There was the grinding, tortured scream of twisted metal, the shattering sound of the glass dome breaking, and Solo saw one of the chopper blades, ripped in half, skim through the air and splinter against the granite canyon wall across from him.

The helicopter began to plunge. It dropped straight down at first, rotors crippled, and then it began to spin, a lazy, revolving spin, almost as if it were falling in slow motion. It grew smaller, smaller, trailing black smoke, a mere speck, and then it disappeared on the canyon floor below. It was quiet again.

Solo lay panting inside the trestle, head cradled in his arms at the edge of the hole. A fever-weakness seemed to have seized him. His chest heaved, and his arms felt slightly numb. He wanted to lay there, rest, just rest. Fatigue had seeped into every corner of his body.

But he got to his knees, and then, his fingers clawing at the rough shed wall, to his feet. He swallowed into a sore, parched throat. The helicopter would have radioed his position, Solo knew. THRUSH agents would be coming along the tracks after him at any moment. He still wasn't out of danger yet.

Solo stood hanging on to the shed wall. The only way past the hole, as he had seen before, was across that single steel rail. Legs rubbery, he stepped to the opposite side again. The ties beneath his feet did not seem any too sturdy. He knelt quickly there, testing the solidarity of the rail with his hand. It seemed firm enough to hold him.

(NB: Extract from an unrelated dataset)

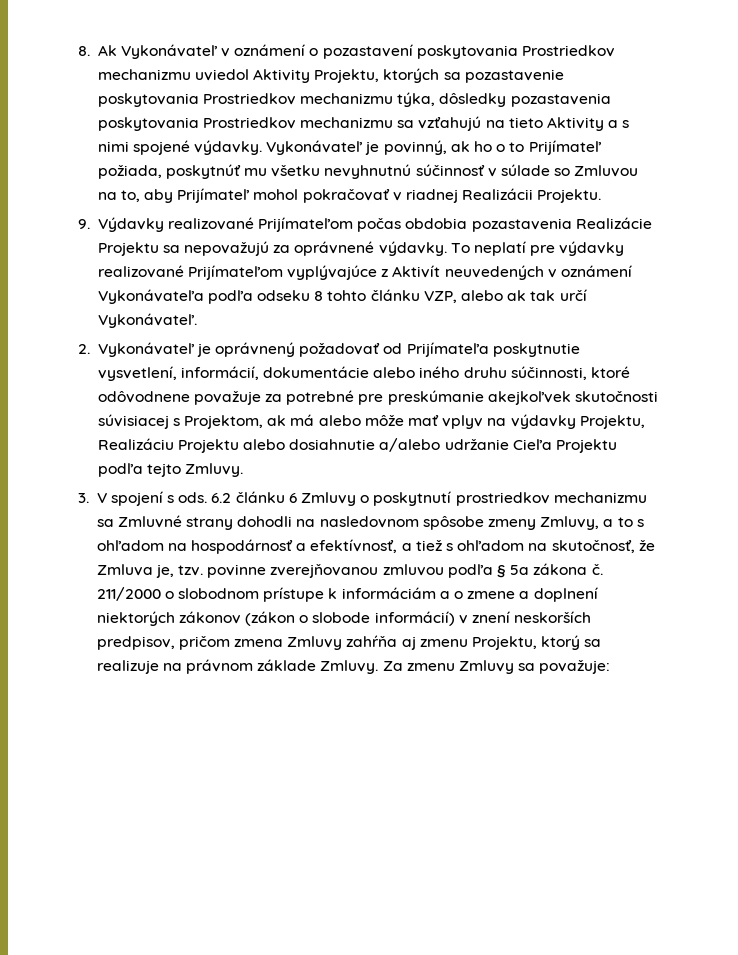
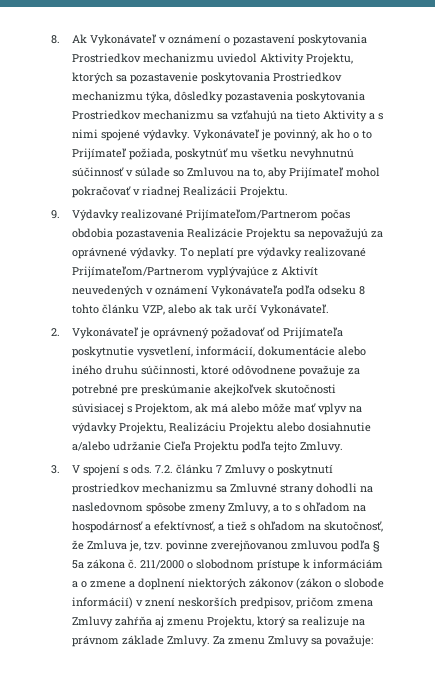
[258,217,354,232] Prijímateľom -> [185,209,318,221] Prijímateľom/Partnerom
[187,265,283,280] Prijímateľom -> [71,266,204,278] Prijímateľom/Partnerom
[211,491,297,503] 6.2 článku 6 -> [154,464,222,474] 7.2. článku 7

Sweat drenched his entire body. He took a long breath, held it, and exhaled slowly. Then he stepped up onto the rail. It creaked, rocking faintly under him. Facing the shed wall, he leaned his body forward, both hands flat against the wood for balance, and to take his full weight from the rail.

He began to move his feet sideways, slowly, inching his way across the slippery piece of steel. He stared straight ahead, eyes on his hands as he slid them along the wall.